─── Task data

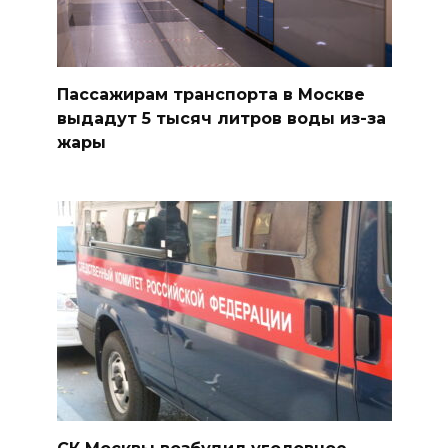
Пассажирам транспорта в Москве
выдадут 5 тысяч литров воды из-за
жары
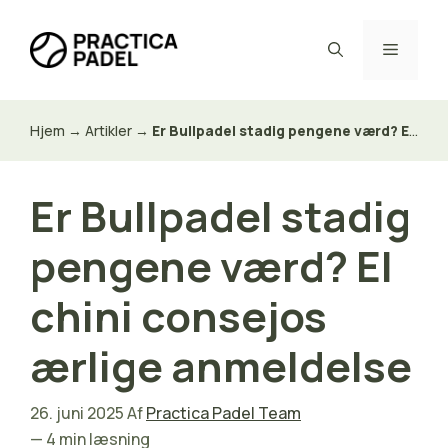
Hop
til
Menu
indhold
Hjem
→
Artikler
→
Er Bullpadel stadig pengene værd? El chini consejos ærlige anmeldelse
Er Bullpadel stadig
pengene værd? El
chini consejos
ærlige anmeldelse
26. juni 2025
Af
Practica Padel Team
— 4 min læsning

──────

Render every line of text in the listing as a JSON list of strings, one string per line, with blank lines omitted. Leave out the pictures.

:: Answer to the exercise ::
[
  "Пассажирам транспорта в Москве",
  "выдадут 5 тысяч литров воды из-за",
  "жары",
  "Hop",
  "til",
  "Menu",
  "indhold",
  "Hjem",
  "→",
  "Artikler",
  "→",
  "Er Bullpadel stadig pengene værd? El chini consejos ærlige anmeldelse",
  "Er Bullpadel stadig",
  "pengene værd? El",
  "chini consejos",
  "ærlige anmeldelse",
  "26. juni 2025",
  "Af",
  "Practica Padel Team",
  "— 4 min læsning"
]